Primo tra tutti, e anche questa è una conferma, si conferma il Prosecco Doc insieme al Conegliano Valdobbiadene Prosecco Superiore Docg: da solo rappresenta circa il 15% dell’interno comparto vinicolo italiano e ben il 61% di quello spumantistico.

 

Bollicine italiane e Barolo: sono loro i protagonisti del web. Una comunicazione sempre più importante per fare…il botto!

A fare la differenza è dunque la denominazione. Lo si dice da tempo ormai, ma ora sono i numeri a parlare. L’Italia ha una marcia in più viste le tante denominazioni che raccoglie intorno al reparto enogastronomico e quel motore è quello che le può davvero far spiccare il volo nel panorama mondiale, anche nel vino dove resta una certezza di qualità e un punto di riferimento, seppur la mancanza di investimenti continui a tenerci al palo rispetto alle potenzialità.

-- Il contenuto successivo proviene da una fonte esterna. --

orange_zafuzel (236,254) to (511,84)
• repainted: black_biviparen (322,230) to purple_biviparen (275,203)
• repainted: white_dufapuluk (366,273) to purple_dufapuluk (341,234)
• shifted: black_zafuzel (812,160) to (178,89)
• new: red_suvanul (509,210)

Quel che è certo è che la #DopEconomy, lo dice il Rapporto 2018 Ismea – Qualivita, premia e cresce superando nel 2017 per la prima volta i 15,2 miliardi di euro. Il merito? Tantissimo è del web. Se parliamo di prodotti italiani online a spadroneggiare sono proprio il Prosecco e altre due icone del vino italiano: Chianti e Barolo. Sapete quante persone hanno “postato”, condiviso, messo un like o commentato un prodotto a denominazione italiano? 64 milioni! Su tutti c’è Instagram (24%) con le sue stories seguito a sorpresa da Twitter (35%), con i blog che mantengono la loro fetta di affezionati (19%) e le news di genere (17%).

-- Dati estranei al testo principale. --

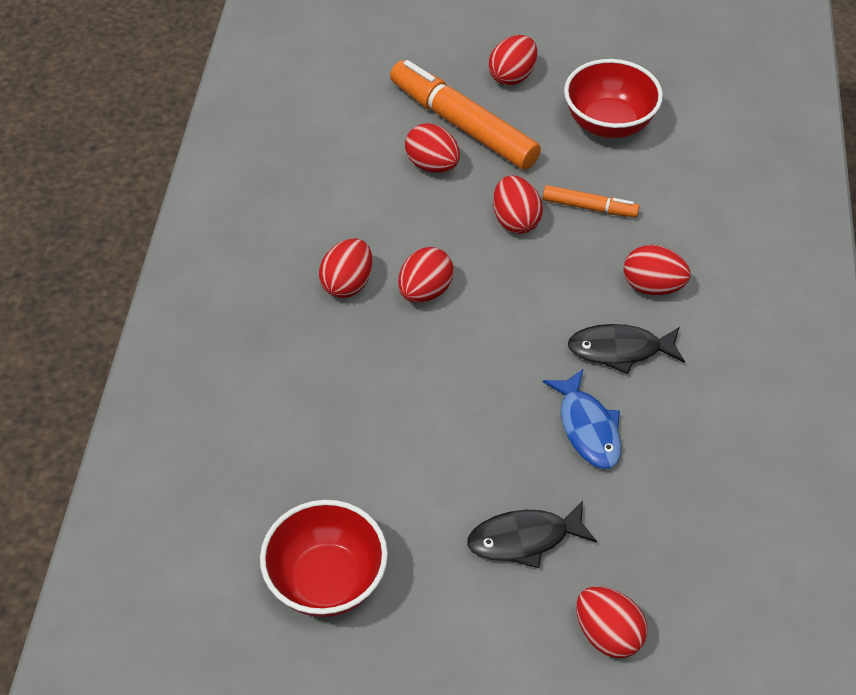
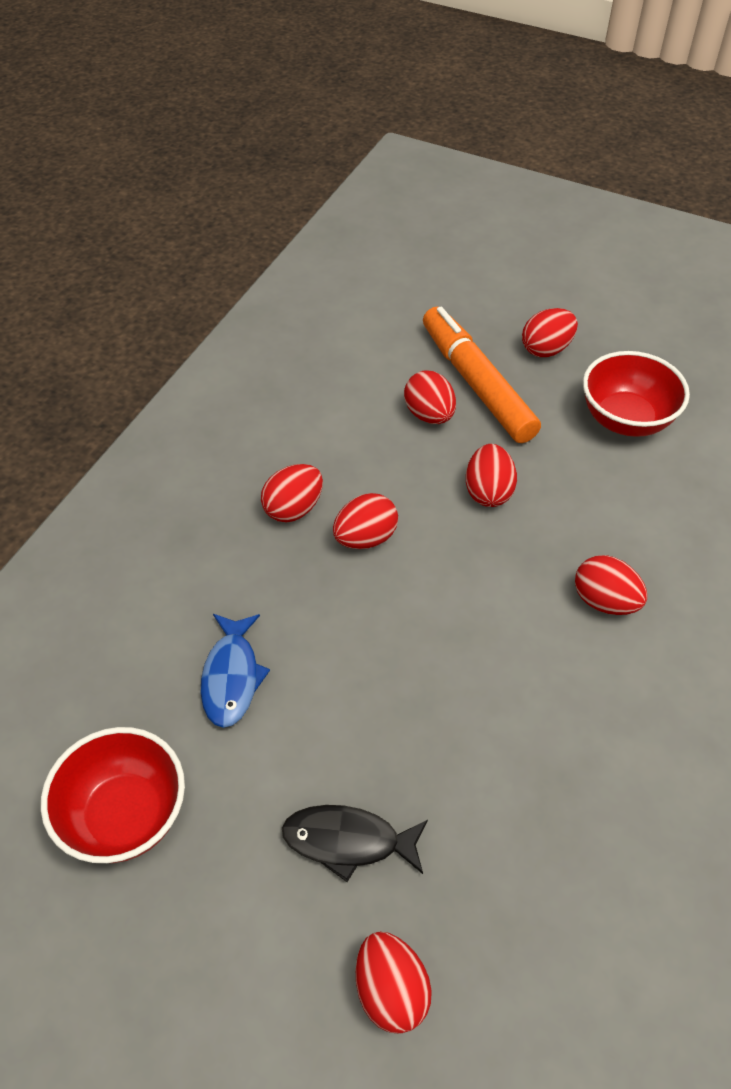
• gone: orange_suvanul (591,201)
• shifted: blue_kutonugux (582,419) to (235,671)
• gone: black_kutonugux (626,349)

Non lo riteniamo un gesto di umiltà, quanto piuttosto un dato su cui riflettere il fatto che a parlare dei nostri prodotti d’eccellenza, non siamo noi, ma soprattutto americani, britannici e tedeschi.

 

L’importanza di investire nell’online…è qui la rivoluzione

Investire sul web è una strategia voluta e vincente che ha ancora tante potenzialità a cominciare da quella della platform economy, uno strumento che coinvolge l’intero ecosistema e di cui Enolò è uno dei primi operatori a proporla come soluzione. Una scelta quella di guardare alle menzioni sui social fatta dal direttore generale di Qualivita Mauro Rosati e il direttore generale di Ismea Raffaele Borriello. I mercati ormai, lo hanno detto proprio loro, sono conversazioni online. La strategia web è,  insomma, sempre più indispensabile.

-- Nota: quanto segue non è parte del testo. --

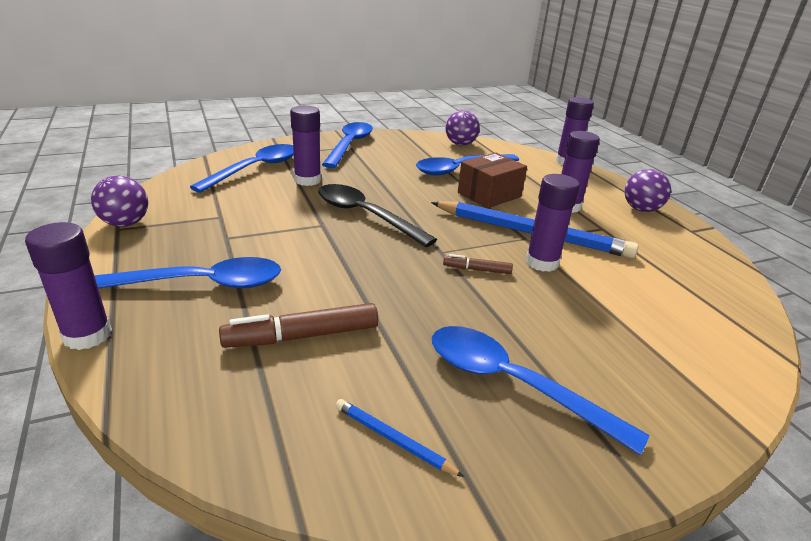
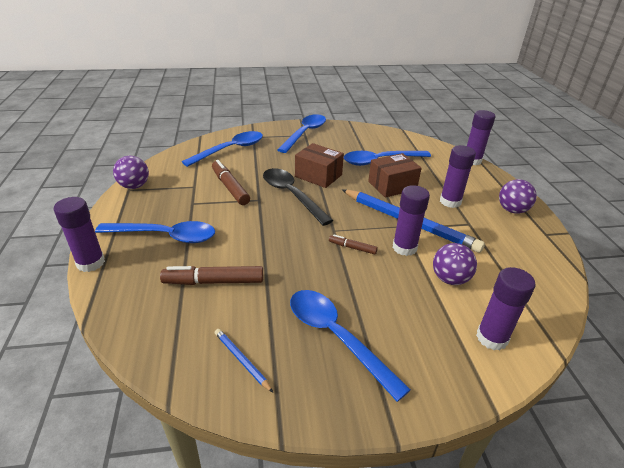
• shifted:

Ed è in questo quadro che iniziative come quelle della nostra start-up si vanno ad inserire soprattutto per dare un supporto professionale nel B2B, ma con risvolti importanti anche nel B2C, alle piccole e medie imprese. Interessante anche la proposta lanciata al ministro Centinaio da Rosati: indire gli Stati generali digitali del made in Italy “per discutere e fare il punto su come organizzarci sulla rete per essere più performanti”.

Un’iniziativa che sarebbe bello aprisse possibilità nuove anche a chi, con l’innovazione, sta cercando di dare una sterzata al vino italiano anche in patria dove, paradossalmente, l’imponente apparato burocratico e le ingenti spese, rallentano la filiera penalizzando proprio i piccoli produttori (ossatura dell’enologia italiana) che non hanno le stesse possibilità di investimento dei big del settore.

 

Non solo bollicine, ma tutto il food & wine ha nella denominazione il suo marchio di qualità ed è questo che piace

La territorialità legata alla denominazione si conferma un elemento discriminante quando si parla di food & wine made in Italy. Se nel 2013, infatti, le Indicazioni Geografiche fatturavano 5 miliardi oggi superano i 15 e dai 578 prodotti registrati a livello europeo si è arrivati a inserirne 822: una cifra enorme se si considera che a livello globale ne sono 3.036. Numeri in grande crescita che sul valore della produzione hanno fatto registrare nel 2017 un +3,3% nel food (7 miliardi) e un +2% nel vino (8,3 miliardi).

Restando nel settore se per valore alla produzione il Prosecco si conferma il re, è bello scoprire che in crescita ci sono realtà come quella del Terre Siciliane Igp al quinto posto dietro l’Asti Dop cresciuto, in un solo anno, di quasi il 30%. Ottimo risultato anche quello di un altro grande vino italiano, l’Amarone, al sesto posto con una crescita del 23,4% seguito dall‘Alto Adige Dop (+22,3%) e Valpolicella Ripasso (+35,9%). Tra i primi 15 anche il Brunello di Montalcino che fa un boom del 18,3%.

Voi quante bottiglie avete già stappato durante le feste e, soprattutto, quali bollicine avete messo sotto l’albero? Ci auguriamo siano italiane e rigorosamente a denominazione di origine controllata.